Defeat for the Orioles, eliminated by the Yankees, 6-4, yesterday in the American League Championship Series, is nothing if not confusing. The Orioles made the playoffs for the first time in 13 years, and yet many of them leave believing they should've beaten New York.
They played well the final two months and won a wild-card berth, and yet there will be many, many changes in the off-season. They hit more homers than any team ever, and the front office intends to alter the essential nature of the team and attempt to inject more speed.
They played well to beat Cleveland in the Division Series, and they played so poorly against New York, their pitching, hitting and defense failing them all at once. The Orioles will wonder if the series would've played out differently if 12-year-old Jeff Maier hadn't stuck out his glove and turned a potential flyout into a homer in Game 1 -- and they will wonder how they managed to win one game, considering how much the Yankees dominated them at Camden Yards. New York went 9-0 at Camden Yards this season; no wonder 48,718 departed silently yesterday.
"This was an interesting year," said manager Davey Johnson. "We made some progress in the right direction. We did some things better. We all know each other a little bit better. We need to do a little more."
General manager Pat Gillick said, "I'm really happy. I'm not totally satisfied."
They can't be, after the way the Yankees thumped the Orioles in the final three games of the series, exposing their offense as one-dimensional: Of the 19 runs the Orioles scored in the ALCS, 18 came on homers or outs. The Orioles had no extended rallies, no collection of hits and runs.
The Yankees ran aggressively on the bases and made things happen, and their play up the middle, from shortstop Derek Jeter to center fielder Bernie Williams (the ALCS Most Valuable Player), was spectacular. The Orioles' defense played poorly, and when they did make mistakes, the pitching did not cover for it. Orioles starter Scott Erickson provided a classic example of this yesterday.
Jim Leyritz hit a homer leading off the third for the Yankees, giving New York a 1-0 lead. Derek Jeter singled one out later. Then Wade Boggs hit a tapper toward the third base side of the mound.
Erickson, falling off to the first-base side on his follow-through, tried to recover, reached down -- and missed the ball. An infield hit. Runners on base after a mistake: It's a situation that Erickson has rarely escaped this season, and he didn't this time, either.
Williams hit a roller toward the right side, with Boggs on the move toward second, and Alomar appeared to position his hands to make his quick, sideways flip to shortstop. He also had to be aware that Williams was running hard down the first-base line, as always.
So many things to think about. The ball rolled right through his legs. "That ball tricked me," said Alomar. "I thought it was going to take a hop but it stayed down."
Jeter scored and Boggs moved to third, and Alomar shook his head slightly and mimicked the move he might've made, a throw to first.

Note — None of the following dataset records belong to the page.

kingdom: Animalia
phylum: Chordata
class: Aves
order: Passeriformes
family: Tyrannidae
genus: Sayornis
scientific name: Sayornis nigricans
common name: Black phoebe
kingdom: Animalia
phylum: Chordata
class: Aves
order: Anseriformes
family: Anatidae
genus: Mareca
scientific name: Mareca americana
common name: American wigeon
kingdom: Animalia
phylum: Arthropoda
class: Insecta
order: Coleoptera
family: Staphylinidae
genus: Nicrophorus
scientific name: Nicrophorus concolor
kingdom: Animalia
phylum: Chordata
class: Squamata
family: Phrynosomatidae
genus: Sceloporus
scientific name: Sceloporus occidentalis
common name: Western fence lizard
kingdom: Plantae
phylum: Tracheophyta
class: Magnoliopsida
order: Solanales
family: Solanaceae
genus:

The Orioles caught a break on the next play, when Boggs got a terrible jump off third on a grounder to second by Martinez, and Alomar threw him out at the plate. Williams stopped at second, Martinez reached first.
Parent and Erickson decided they wanted to pitch Fielder up and in, and Erickson threw the ball in far enough that Fielder made contact in the middle of the bat, rather than at the end of the barrel. But he got enough of it to drive it over the left-field wall, a three-run homer.
Strawberry followed with a tremendous homer to the Yankees' bullpen beyond left-center field, 448 feet, and the Orioles, in need of three straight victories against a team they'd beaten only four times all year, found themselves down six in the third.
"That's the only time this season," said left fielder Brady Anderson, "that when we got behind like that, it felt a little deflating. The way they got six runs was a little bit unusual. We wanted to jump out and get ahead."
Alomar said, "I don't think that [error] was why we lost the game. They just played better baseball than us I think [Erickson] left a few pitches up in the zone and they took advantage of it."
For three innings after that, the stunned Orioles tried to right themselves, but as they had done in games 3 and 4, they swung at pitches out of the strike zone. Yankees starter Andy Pettitte, who didn't allow a hit until the fourth inning, needed only 100 pitches to throw eight innings, only 58 of those strikes -- and he surrendered only one walk.
"When we were ahead in the count," said Parent, "we expanded the strike zone. We were a little bit too aggressive."